Extracted page text data

***

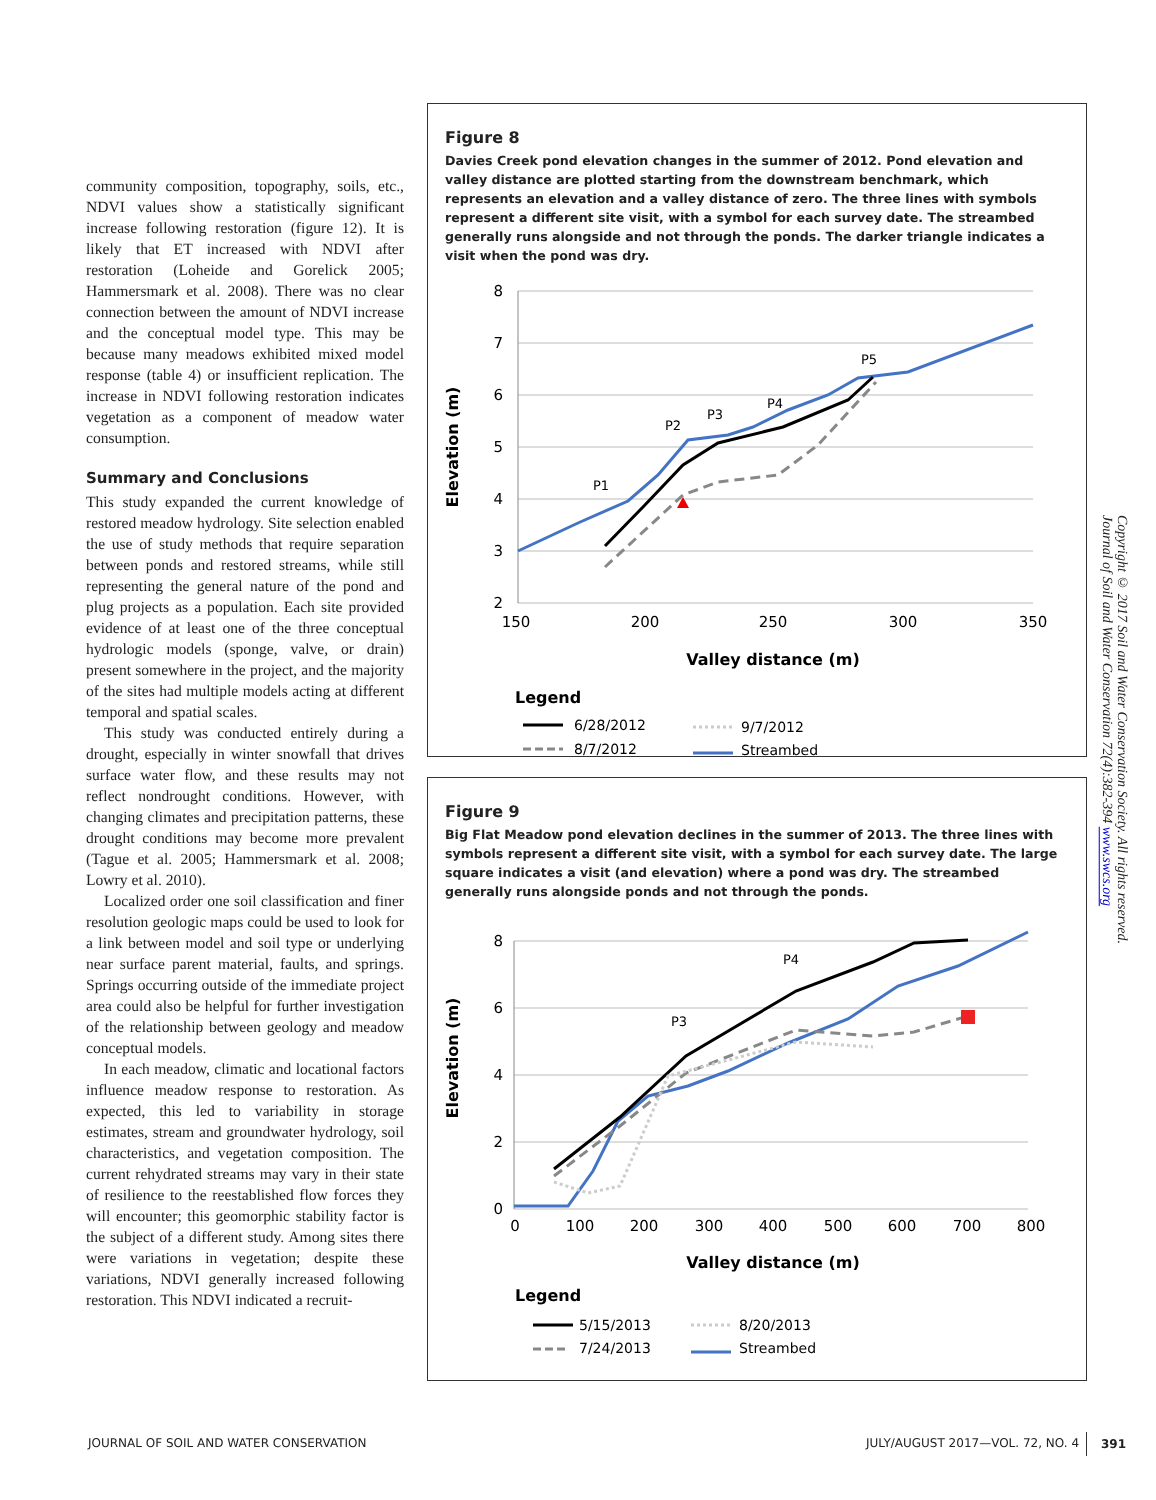community composition, topography, soils, etc., NDVI values show a statistically significant increase following restoration (figure 12). It is likely that ET increased with NDVI after restoration (Loheide and Gorelick 2005; Hammersmark et al. 2008). There was no clear connection between the amount of NDVI increase and the conceptual model type. This may be because many meadows exhibited mixed model response (table 4) or insufficient replication. The increase in NDVI following restoration indicates vegetation as a component of meadow water consumption.
Summary and Conclusions
This study expanded the current knowledge of restored meadow hydrology. Site selection enabled the use of study methods that require separation between ponds and restored streams, while still representing the general nature of the pond and plug projects as a population. Each site provided evidence of at least one of the three conceptual hydrologic models (sponge, valve, or drain) present somewhere in the project, and the majority of the sites had multiple models acting at different temporal and spatial scales.
This study was conducted entirely during a drought, especially in winter snowfall that drives surface water flow, and these results may not reflect nondrought conditions. However, with changing climates and precipitation patterns, these drought conditions may become more prevalent (Tague et al. 2005; Hammersmark et al. 2008; Lowry et al. 2010).
Localized order one soil classification and finer resolution geologic maps could be used to look for a link between model and soil type or underlying near surface parent material, faults, and springs. Springs occurring outside of the immediate project area could also be helpful for further investigation of the relationship between geology and meadow conceptual models.
In each meadow, climatic and locational factors influence meadow response to restoration. As expected, this led to variability in storage estimates, stream and groundwater hydrology, soil characteristics, and vegetation composition. The current rehydrated streams may vary in their state of resilience to the reestablished flow forces they will encounter; this geomorphic stability factor is the subject of a different study. Among sites there were variations in vegetation; despite these variations, NDVI generally increased following restoration. This NDVI indicated a recruit-
Figure 8
Davies Creek pond elevation changes in the summer of 2012. Pond elevation and valley distance are plotted starting from the downstream benchmark, which represents an elevation and a valley distance of zero. The three lines with symbols represent a different site visit, with a symbol for each survey date. The streambed generally runs alongside and not through the ponds. The darker triangle indicates a visit when the pond was dry.
8
7
6
5
4
3
2
150
200
250
300
350
Valley distance (m)
Elevation (m)
P1
P2
P3
P4
P5
Legend
6/28/2012
8/7/2012
9/7/2012
Streambed
Figure 9
Big Flat Meadow pond elevation declines in the summer of 2013. The three lines with symbols represent a different site visit, with a symbol for each survey date. The large square indicates a visit (and elevation) where a pond was dry. The streambed generally runs alongside ponds and not through the ponds.
8
6
4
2
0
0
100
200
300
400
500
600
700
800
Valley distance (m)
Elevation (m)
P3
P4
Legend
5/15/2013
7/24/2013
8/20/2013
Streambed
Copyright © 2017 Soil and Water Conservation Society. All rights reserved.
Journal of Soil and Water Conservation 72(4):382-394 www.swcs.org
JOURNAL OF SOIL AND WATER CONSERVATION
JULY/AUGUST 2017—VOL. 72, NO. 4
391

***

→ AIM OF THE EXERCISE
The expected result is the data above in exact form, free of pictures.

→ OUTPUT FOR THIS TASK
community composition, topography, soils, etc., NDVI values show a statistically significant increase following restoration (figure 12). It is likely that ET increased with NDVI after restoration (Loheide and Gorelick 2005; Hammersmark et al. 2008). There was no clear connection between the amount of NDVI increase and the conceptual model type. This may be because many meadows exhibited mixed model response (table 4) or insufficient replication. The increase in NDVI following restoration indicates vegetation as a component of meadow water consumption.
Summary and Conclusions
This study expanded the current knowledge of restored meadow hydrology. Site selection enabled the use of study methods that require separation between ponds and restored streams, while still representing the general nature of the pond and plug projects as a population. Each site provided evidence of at least one of the three conceptual hydrologic models (sponge, valve, or drain) present somewhere in the project, and the majority of the sites had multiple models acting at different temporal and spatial scales.
This study was conducted entirely during a drought, especially in winter snowfall that drives surface water flow, and these results may not reflect nondrought conditions. However, with changing climates and precipitation patterns, these drought conditions may become more prevalent (Tague et al. 2005; Hammersmark et al. 2008; Lowry et al. 2010).
Localized order one soil classification and finer resolution geologic maps could be used to look for a link between model and soil type or underlying near surface parent material, faults, and springs. Springs occurring outside of the immediate project area could also be helpful for further investigation of the relationship between geology and meadow conceptual models.
In each meadow, climatic and locational factors influence meadow response to restoration. As expected, this led to variability in storage estimates, stream and groundwater hydrology, soil characteristics, and vegetation composition. The current rehydrated streams may vary in their state of resilience to the reestablished flow forces they will encounter; this geomorphic stability factor is the subject of a different study. Among sites there were variations in vegetation; despite these variations, NDVI generally increased following restoration. This NDVI indicated a recruit-
Figure 8
Davies Creek pond elevation changes in the summer of 2012. Pond elevation and valley distance are plotted starting from the downstream benchmark, which represents an elevation and a valley distance of zero. The three lines with symbols represent a different site visit, with a symbol for each survey date. The streambed generally runs alongside and not through the ponds. The darker triangle indicates a visit when the pond was dry.
8
7
6
5
4
3
2
150
200
250
300
350
Valley distance (m)
Elevation (m)
P1
P2
P3
P4
P5
Legend
6/28/2012
8/7/2012
9/7/2012
Streambed
Figure 9
Big Flat Meadow pond elevation declines in the summer of 2013. The three lines with symbols represent a different site visit, with a symbol for each survey date. The large square indicates a visit (and elevation) where a pond was dry. The streambed generally runs alongside ponds and not through the ponds.
8
6
4
2
0
0
100
200
300
400
500
600
700
800
Valley distance (m)
Elevation (m)
P3
P4
Legend
5/15/2013
7/24/2013
8/20/2013
Streambed
Copyright © 2017 Soil and Water Conservation Society. All rights reserved.
Journal of Soil and Water Conservation 72(4):382-394 www.swcs.org
JOURNAL OF SOIL AND WATER CONSERVATION
JULY/AUGUST 2017—VOL. 72, NO. 4
391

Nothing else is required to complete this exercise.